* _Задание 1_: В записях от самого начала до строки с «scientific name: Sanicula epipactis» включительно замените «phylum» на «division». Приведите эти строки заново, больше ничего в них не меняя.

───── Текст для чтения

Николай Гумилев в воспоминаниях современников | страница 34



Поэт воистину вправе, с полной искренностью утверждать:
В мой мозг, в мой гордый мозг собрались думы,
Как воры ночью в тихий мрак предместий…

и в заключение:

И думы, воры в тишине предместий
Как нищего во мгле, меня задушат.

Единственным утешением от этих злых дум было для Гумилева искусство, поэзия, а родоначальником ее представлялся ему дух печально-строгий, учитель красоты (как Лермонтову и французским «проклятым поэтам»), принявший имя утренней звезды. Отсюда — такое языческое восприятие жизни «по ту сторону добра и зла». Недаром, как Адам, что «тонет душою в распутстве и неге», но «клонит колена и грезит о Боге», молясь «Смерти, богине усталых», он хочет быть, как боги, которым «все позволено», хоть и задумывается подчас о христианском завете, — напомню заключительное шестистишье сонета «Потомки Каина» (из «Жемчугов»):

Но почему мы клонимся без сил,
Нам кажется, что кто-то нас забыл,
Нам ясен ужас древнего соблазна,
Когда случайно чья-нибудь рука
Две жердочки, две травки, два древка
Соединит на миг крестообразно?

Эти строки относятся к году нашего знакомства (1909). Тогда писал он с воодушевлением своих талантливых (внушенных Бодлером), но несколько трескучих «Капитанов» и готовился, по примеру Рембо, к поездке в Абиссинию. Тогда он еще не был женат на Анне Андреевне Горенко (ставшей Ахматовой), но знал ее уж давно. После более трех лет колебаний он наконец женился. Свадьба состоялась в 1910 году. Я встретил молодых тогда в Париже. Затем мы вместе возвращались в Петербург.

──────────
───── Записи

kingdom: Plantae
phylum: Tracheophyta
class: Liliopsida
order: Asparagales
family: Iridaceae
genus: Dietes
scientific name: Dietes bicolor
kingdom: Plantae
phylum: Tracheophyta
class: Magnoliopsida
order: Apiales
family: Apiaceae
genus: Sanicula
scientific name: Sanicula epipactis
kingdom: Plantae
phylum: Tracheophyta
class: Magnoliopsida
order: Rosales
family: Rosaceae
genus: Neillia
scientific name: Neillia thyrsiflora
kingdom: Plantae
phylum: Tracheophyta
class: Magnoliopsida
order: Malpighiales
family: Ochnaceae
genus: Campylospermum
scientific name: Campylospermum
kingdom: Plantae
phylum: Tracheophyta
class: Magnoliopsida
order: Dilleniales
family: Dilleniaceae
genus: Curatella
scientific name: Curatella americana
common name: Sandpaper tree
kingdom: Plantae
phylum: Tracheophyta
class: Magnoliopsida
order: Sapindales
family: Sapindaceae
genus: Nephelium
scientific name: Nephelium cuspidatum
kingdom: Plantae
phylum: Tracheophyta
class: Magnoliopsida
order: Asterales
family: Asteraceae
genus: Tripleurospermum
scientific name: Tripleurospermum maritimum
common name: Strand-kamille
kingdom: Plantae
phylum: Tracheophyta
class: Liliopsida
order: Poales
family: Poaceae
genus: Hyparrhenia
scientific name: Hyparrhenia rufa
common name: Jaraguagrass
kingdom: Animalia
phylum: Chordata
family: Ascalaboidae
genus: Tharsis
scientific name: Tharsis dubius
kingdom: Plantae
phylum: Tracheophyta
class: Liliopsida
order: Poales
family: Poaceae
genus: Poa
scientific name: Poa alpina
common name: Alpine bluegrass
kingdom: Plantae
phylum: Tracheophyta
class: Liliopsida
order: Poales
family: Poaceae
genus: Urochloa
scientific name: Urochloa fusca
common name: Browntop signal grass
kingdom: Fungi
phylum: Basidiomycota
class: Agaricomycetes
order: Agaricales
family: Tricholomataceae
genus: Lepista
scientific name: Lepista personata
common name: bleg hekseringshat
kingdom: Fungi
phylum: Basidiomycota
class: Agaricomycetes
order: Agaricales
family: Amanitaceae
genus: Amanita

──────────

* _Задание 2_: Выпишите все географические названия, которые встречаются в тексте о Гумилеве.

* _Ответ 1_:
kingdom: Plantae
division: Tracheophyta
class: Liliopsida
order: Asparagales
family: Iridaceae
genus: Dietes
scientific name: Dietes bicolor
kingdom: Plantae
division: Tracheophyta
class: Magnoliopsida
order: Apiales
family: Apiaceae
genus: Sanicula
scientific name: Sanicula epipactis

* _Ответ 2_: Абиссиния, Париж, Петербург